Loraine Percy, Valerie’s stepmother (the girls’ natural mother had died when they were quite young), was awakened by the noise in the house, rushed to Valerie’s bedroom, and saw the intruder, but not well enough to see his face. He made a break for it, escaping likely through the same door he entered, fleeing along the beachfront, leaving behind a pile of evidence. Moments later, Valerie Jeanne Percy died in Loraine Percy’s arms.
Kenilworth is a tiny and exclusive town of mostly wealthy residents, sandwiched between Wilmette and Winnetka on Lake Michigan’s North Shore. There had never been a murder reported there, and very little trouble of any other kind, mostly burglaries by outsiders, the occasional domestic dispute, and traffic violations. The small police force was not large enough or adequately equipped to handle the investigation of what instantly became the biggest crime story in the nation. Help was enslisted from nearby communities (notably from Winnetka and Wilmette), then from Chicago, and finally from the Illinois state police, who took over and organized the investigation. If I read Glenn Wall’s accounting of the buildup correctly, the question of jurisdiction commendably didn’t become a contentious issue, or at least it didn’t become so publicly, even though everyone involved no doubt wanted to be able to take some credit for catching the bad guy. But clearly the Kenilworth police needed help.
Need I mention that if it had been the murder of a poor person on Chicago’s south side, the response would have been much different? As it was, the victim was the cherished daughter of a wealthy businessman running for the US Senate, by all accounts I have read a most honorable and personally popular man, and a cut above many other politicians. No doubt it made a difference. In all, hundreds of people became involved in the investigation.
Yet, with all that investigative clout, after months of searching, nothing was turned up that led to even one viable suspect. It wasn’t like they had cornered one or two possibilities but just couldn’t pin anything on them. They had mountains of data, pursued thousands of leads, interviewed something like a thousand people, and in the end they had nothing. Nada. Zip.
Rather than simply regurgitating to no purpose facts that have been known for decades, Glenn Wall has sought to reintroduce some facts that were previously given little attention, along with some strong lines of reasoning, to build a case that argues in favor of one person as the most likely perptrator of the murder. Though I don’t claim to have any more knowledge about the data than is in this book, I must confess that the case Wall presents is more than a little convincing — so much so that readers will wonder how it ever got overlooked before.
It’s not possible for me to go any further with this review without including spoiler type information. Understandably, the author wants you to read the book, and to get the facts in a systematic way that he worked for years to research and put in order.

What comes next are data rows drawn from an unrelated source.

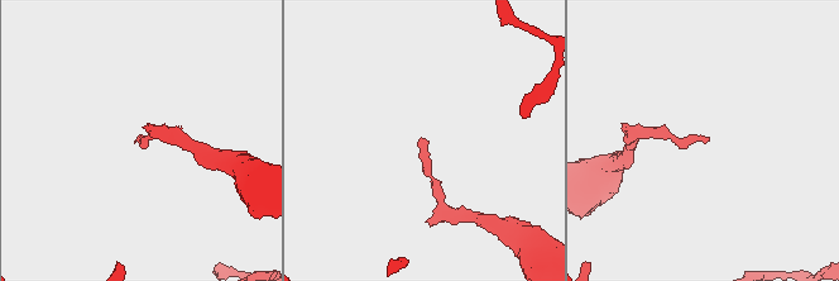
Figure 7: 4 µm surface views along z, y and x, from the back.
shape alone is not enough
inspect(em, planes, borders, figure 7, (140, 141))

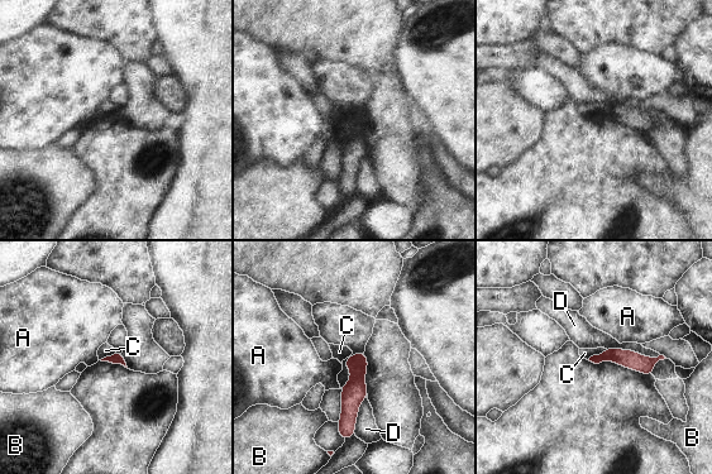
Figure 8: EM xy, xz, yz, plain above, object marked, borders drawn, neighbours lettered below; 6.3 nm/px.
accept()
A, B, C and D are other cells; border along (606, 348), (659, 355) in figure 8; none of them fits

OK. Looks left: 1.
stop(join at figure 3, rest unchecked)

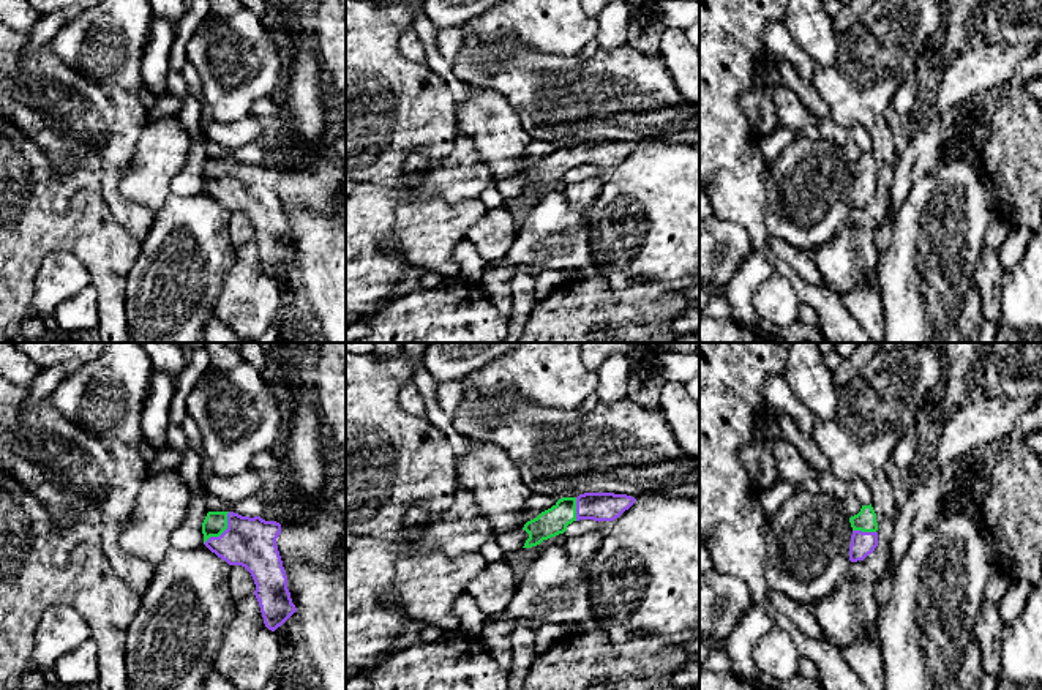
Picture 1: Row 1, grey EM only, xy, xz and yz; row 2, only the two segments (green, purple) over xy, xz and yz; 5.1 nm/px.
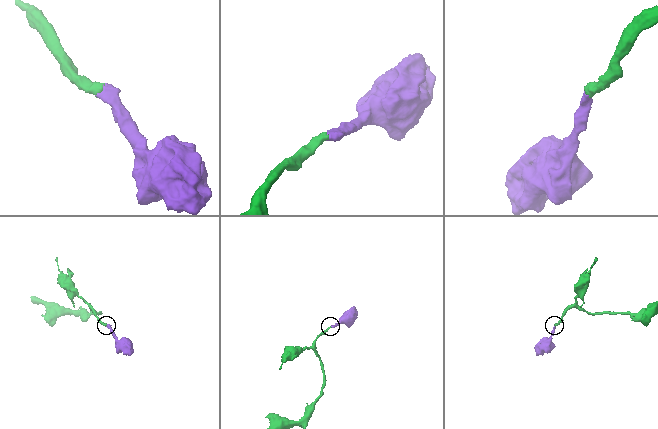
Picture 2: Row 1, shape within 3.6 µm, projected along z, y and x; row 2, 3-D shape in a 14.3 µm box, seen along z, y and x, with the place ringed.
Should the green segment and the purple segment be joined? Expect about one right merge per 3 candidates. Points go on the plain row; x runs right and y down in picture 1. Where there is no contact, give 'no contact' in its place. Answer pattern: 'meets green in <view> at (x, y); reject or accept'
meets green in xy at (223, 177); accept

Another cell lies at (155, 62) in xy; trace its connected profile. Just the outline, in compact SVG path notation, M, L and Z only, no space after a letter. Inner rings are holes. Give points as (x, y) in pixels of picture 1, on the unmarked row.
M153 16L145 51L141 58L141 81L148 90L148 103L167 92L169 52L174 44L175 32L177 28L172 22Z

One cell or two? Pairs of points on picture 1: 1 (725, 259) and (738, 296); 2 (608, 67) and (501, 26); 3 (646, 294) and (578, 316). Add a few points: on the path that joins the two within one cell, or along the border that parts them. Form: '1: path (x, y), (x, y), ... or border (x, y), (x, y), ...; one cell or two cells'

If you do, you will be amazed by the mountain of facts presented, and will be able to draw your own conclusions.
For my part, I’m convinced that Glenn Wall is onto something here; I hope that after all these years the attention of persons in a position to act on it will be roused, and that in due time a correct and just conclusion can be drawn that might settle the questions that are still open beyond reasonable doubt, and in a way that satisfies the surviving family members.